Goodbye Julia

2023

(Wadaean Julia). Avec : Eiman Yousif (Mona), Siran Riak (Julia), Nazar Goma (Akram), Ger Duany (Ager). 2h00.

30 juillet 2005. Le leader des chrétiens du Sud, John Garang, meurt dans un accident d’hélicoptère. La nouvelle tombe à la télévision dans le salon cossu de Mona et de son mari Akran , un couple bourgeois de Khartoum. Cet événement remet en question un plan de paix signé quelques mois plus tôt entre L'APLS (Armée populaire de libération du Soudan, les rebelles sudistes), et le pouvoir de Khartoum. Un accord censé mettre fin à plus de vingt ans de guerre civile entre le Nord, majoritairement musulman, et le Sud, peuplé principalement de catholiques. Sous les fenêtres de Mona et Akram, la violence se déchaîne.

Dans un autre quartier, Julia, son mari et leur petit garçon Daniel doivent quitter leur logement, expulsés parce qu'ils sont chrétiens. Ils trouvent refuge chez la soeur du mari, chaleureuse mais pauvre, survivant grâce au trafic d'alcool dans un bidonville.

Mona, ancienne chanteuse, doit se cacher de son mari, Akram, autoritaire et machiste, pour assister, voilée, au concert d'un groupe de musiciens. Mais du fait des émeutes,le concert est reporté. Au retour, en traversant un bidonville au volant de sa voiture, Mona renverse le petit garçon de Julia et, paniquée, prend la fuite au lieu de lui venir en aide. Quand le père de l’enfant, furieux, la poursuit en moto jusque chez elle, le mari sur la défensive, l’abat froidement d’un coup de fusil, profitant que ce soit un pauvre sudiste, fait disparaître le corps grâce à des relations bien placées : c'est un rebel inconnu tué par des inconnus.

Julia cherche désespérément son mari mais personne ne peut lui donner d'information. Torturée par la culpabilité, Mona enquête de son côté pour connaître l'identité de l'homme assassiné par sa faute et celle de son mari. Un policier corrompu lui donne les papiers subtilisés sur le cadavre de l'homme enterré anonymement. Mona engage sa femme, Julia, comme domestique et l'invite, elle et son petit garçon, à s'installer dans sa maison. Les deux femmes se rapprochent et deviennent amies et Daniel est accueilli comme un fils par ce couple privé d'enfant, Mona se chargeant de payer son éducation, Akram partageant avec lui des moments de complicité dans son atelier.

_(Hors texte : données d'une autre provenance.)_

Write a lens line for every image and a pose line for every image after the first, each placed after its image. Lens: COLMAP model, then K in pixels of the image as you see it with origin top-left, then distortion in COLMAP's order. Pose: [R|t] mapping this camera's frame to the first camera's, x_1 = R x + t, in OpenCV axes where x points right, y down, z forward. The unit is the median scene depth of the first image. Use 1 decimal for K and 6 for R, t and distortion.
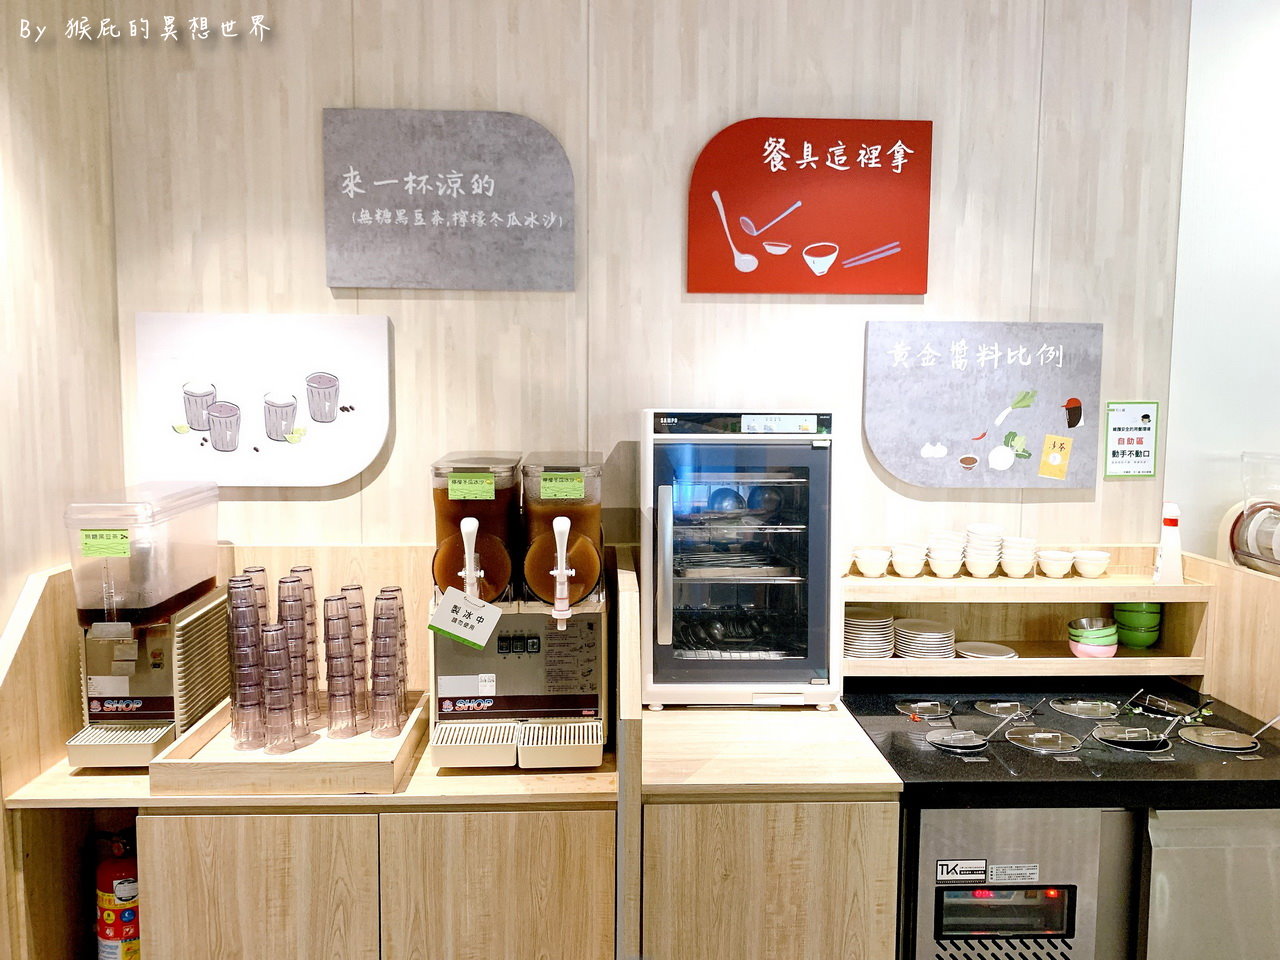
lens RADIAL K [[1391.1, 0, 648.0], [0, 1391.1, 458.0], [0, 0, 1]] dist [0.174572, -0.552494]
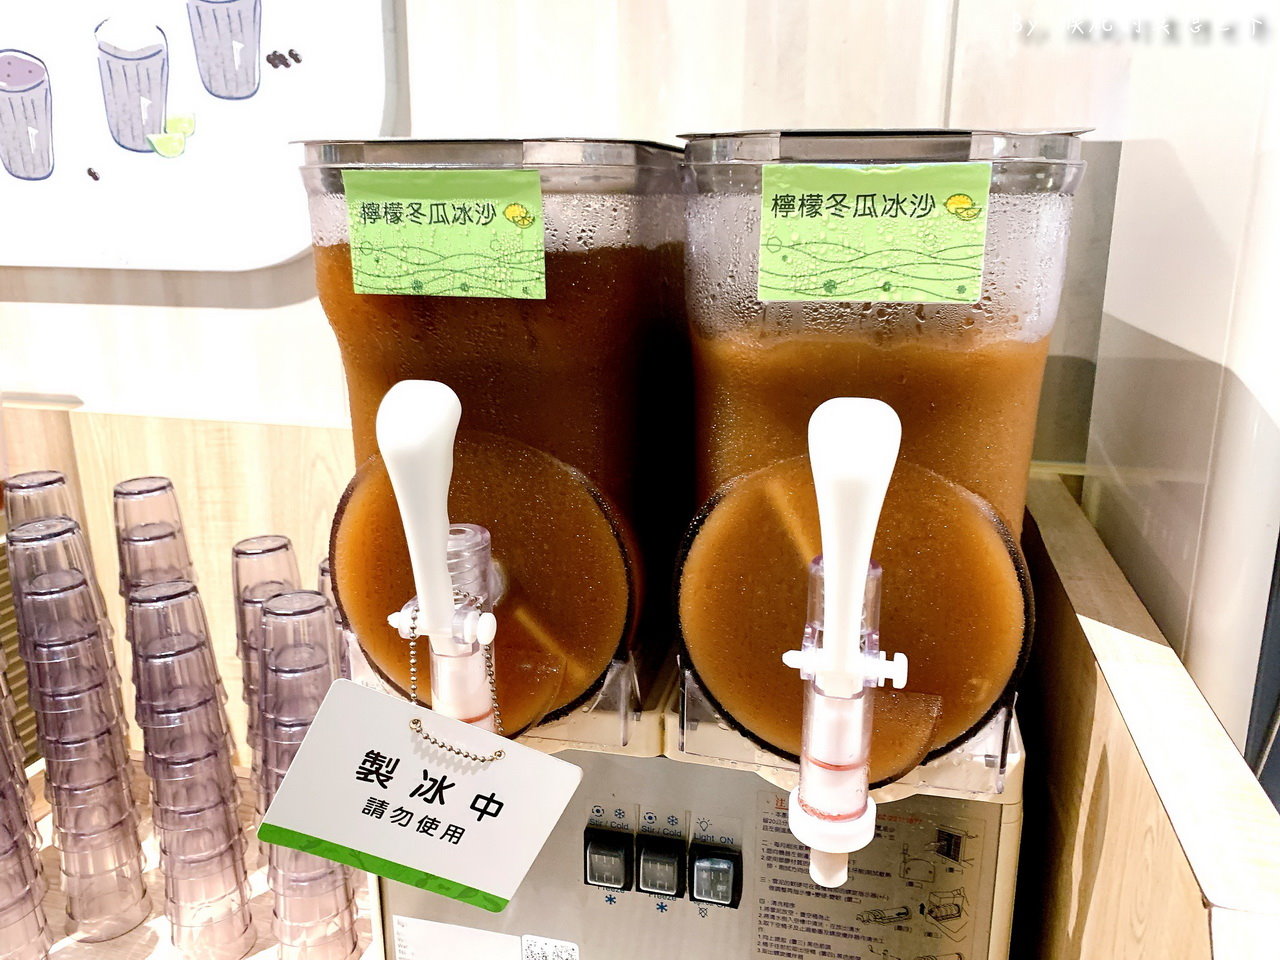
lens RADIAL K [[992.9, 0, 640.0], [0, 992.9, 480.0], [0, 0, 1]] dist [0.014946, -0.002709]
pose [[0.964923, 0.066946, -0.253852, -0.054266], [-0.021398, 0.983779, 0.178105, 0.029064], [0.261658, -0.166426, 0.950704, 0.843649]]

Petit à petit, entre les deux femmes que tout est censé séparer se noue une complicité qui fait fi des hommes, de leur autorité, de leur racisme, de leurs religions. Julia encourage Mona à remonter sur scène alors que son mari contrôle le moindre de ses appels téléphoniques. Toujours voilée, elle ment pour aller écouter un concert et ne doit qu'à l'intelligence de Julia d'échapper à une nouvelle inquisition. 

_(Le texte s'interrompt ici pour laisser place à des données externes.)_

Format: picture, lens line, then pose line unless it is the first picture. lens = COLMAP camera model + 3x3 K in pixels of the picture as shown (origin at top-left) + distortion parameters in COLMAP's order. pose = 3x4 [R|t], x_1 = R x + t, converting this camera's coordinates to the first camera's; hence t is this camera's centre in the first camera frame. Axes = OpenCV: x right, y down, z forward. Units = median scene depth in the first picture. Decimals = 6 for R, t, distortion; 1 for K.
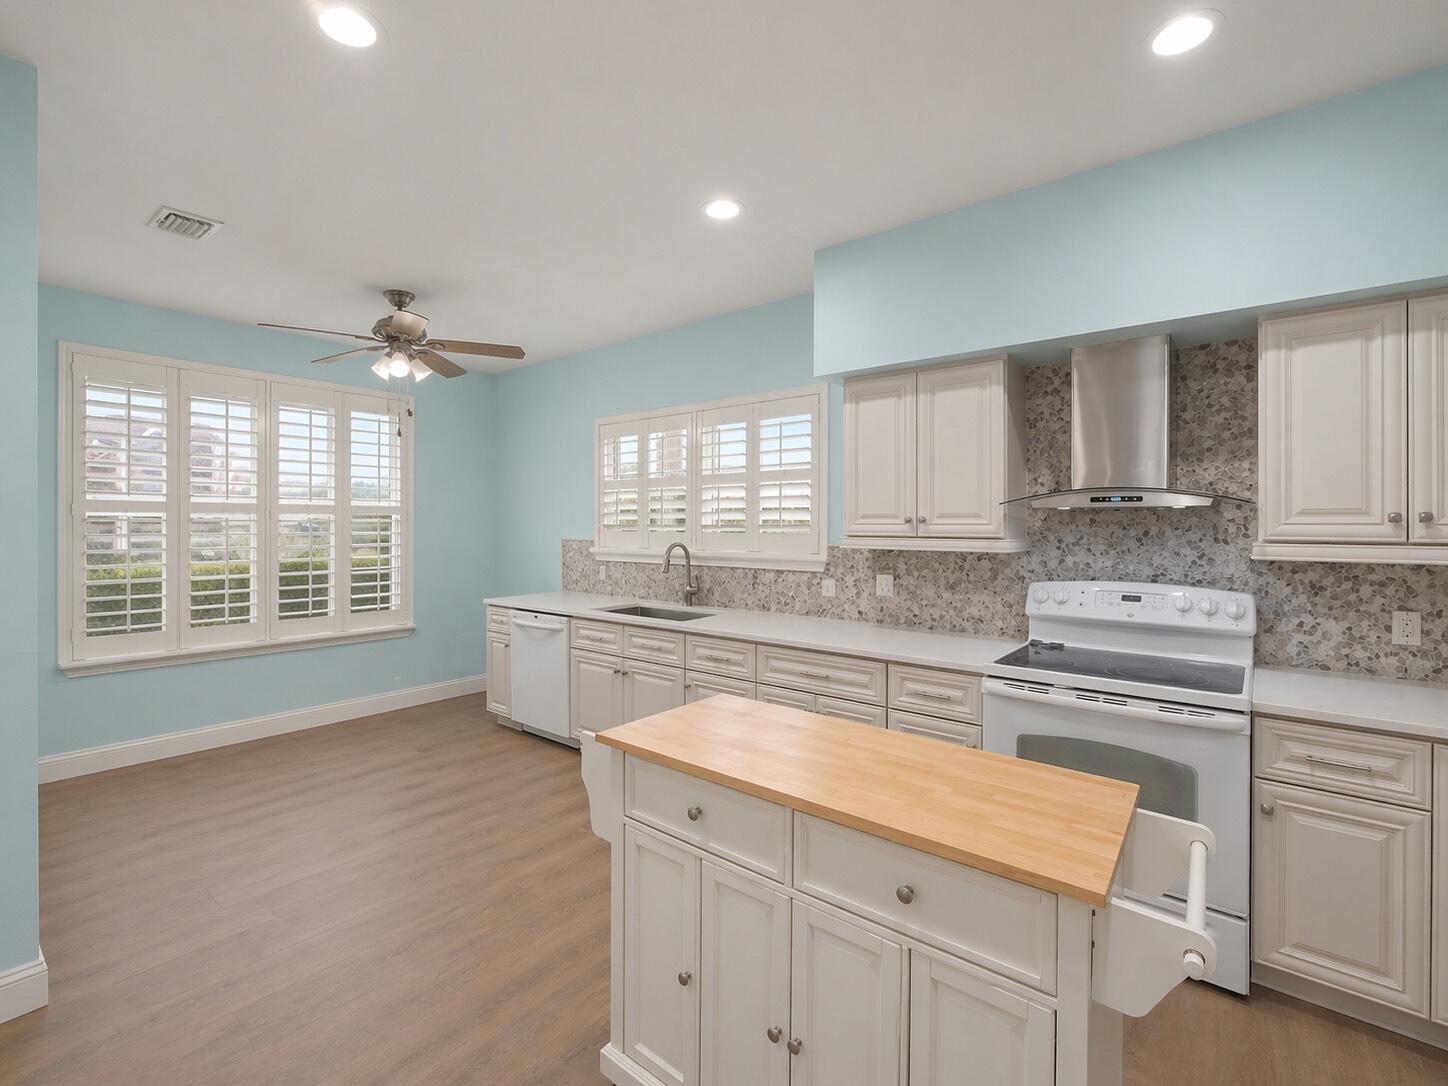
lens RADIAL K [[620.1, 0, 734.9], [0, 620.1, 524.0], [0, 0, 1]] dist [-0.004341, 0.000226]
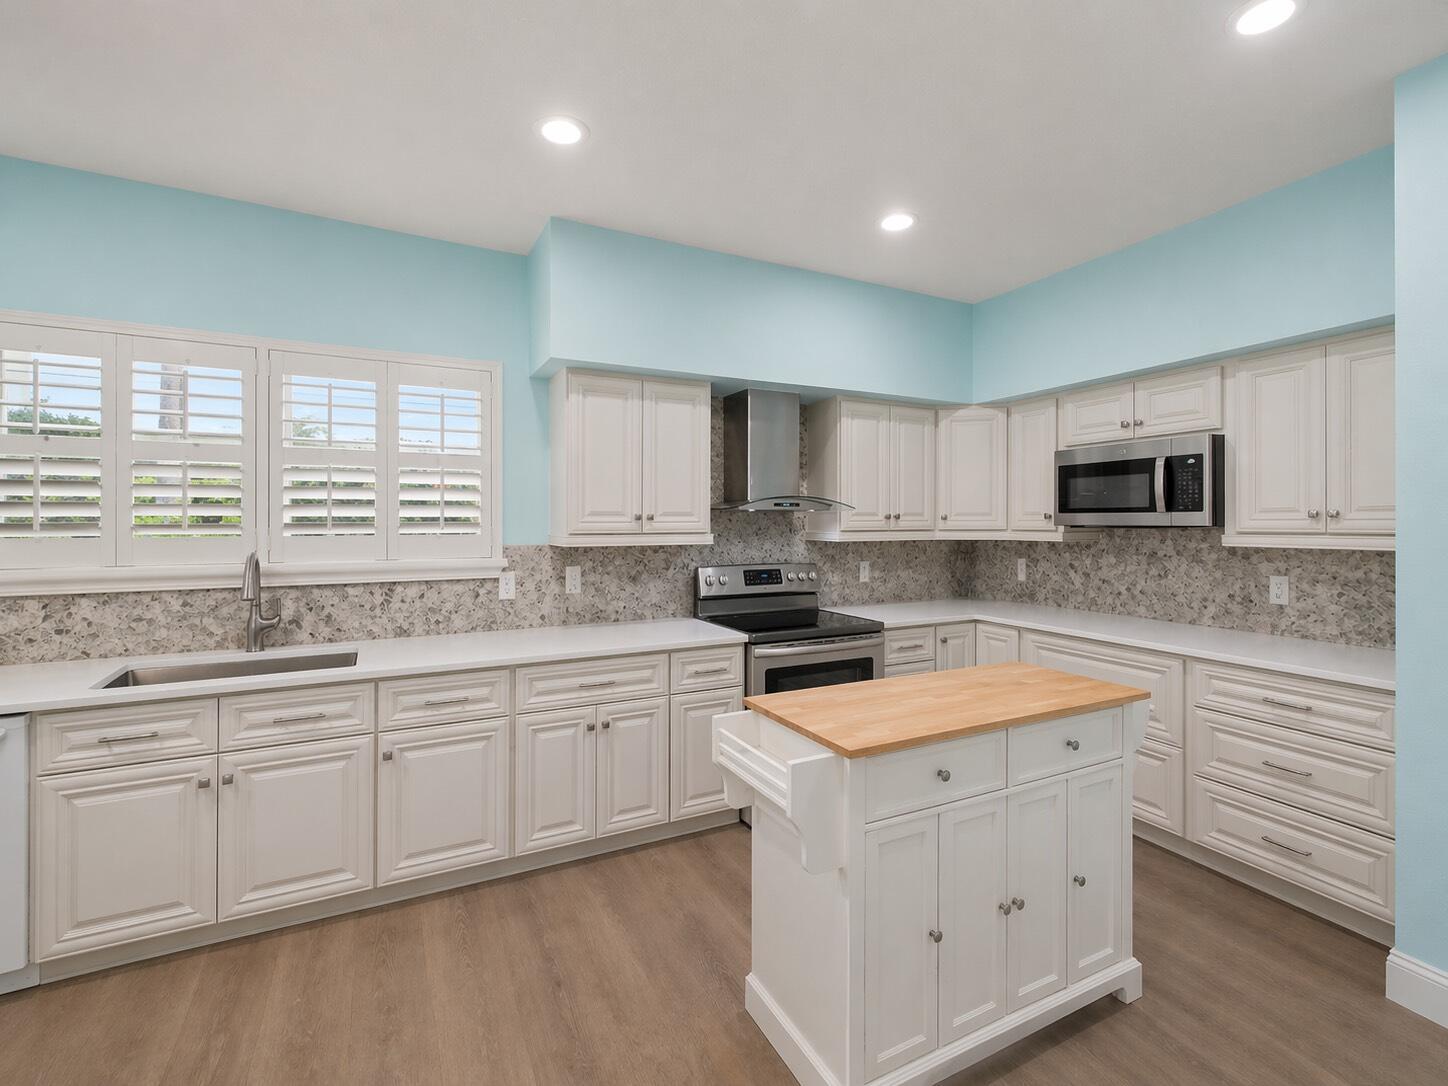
lens RADIAL K [[620.1, 0, 706.8], [0, 620.1, 515.3], [0, 0, 1]] dist [-0.004341, 0.000226]
pose [[0.450551, 0.008091, 0.892714, -0.552504], [0.003491, 0.999935, -0.010825, 0.002018], [-0.892744, 0.007993, 0.450494, 0.380873]]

2010. Julia a repris des cours de biologie grâce à Mona et rencontré Ager, militant de L'APLS...

Mohamed Kordofani est issu de la communauté musulmane de Khartoum; ingénieur en aéronautique, il est passé au cinéma pour essayer de se "débarrasser de ce racisme hérité". Il se dit "animé par un sentiment de culpabilité et un profond désir de réconciliation". Le réalisateur raconte le drame d'un pays à l'échelle de ces deux femmes, qu'il met au centre de son film. De cette manière, il met en lumière le mensonge, qui règne dans une société verrouillée par ses fractures, n'offrant pas d'autre issue que la duplicité à ses membres pour survivre.

Au milieu des hommes qui imposent, qui menacent et qui crient, une sororité se construit, ainsi, en sourdine, au fil des années, même si la séparation, le séparatisme sont inéluctables. La silhouette d’une chrétienne qui pleure, assise dans la poussière, alors qu’au même moment une musulmane tremble, enroulée dans son drap de lit comme dans un linceul. Plus tard, ces deux incarnations d’un apprentissage de la tolérance se confient, l’une tressant les cheveux de l’autre. . Avec elles deux, c’est un double visage d’émancipation volontariste que le film offre, en accord avec son titre en forme d’au revoir, mais, aussi, de nouveau jour possible.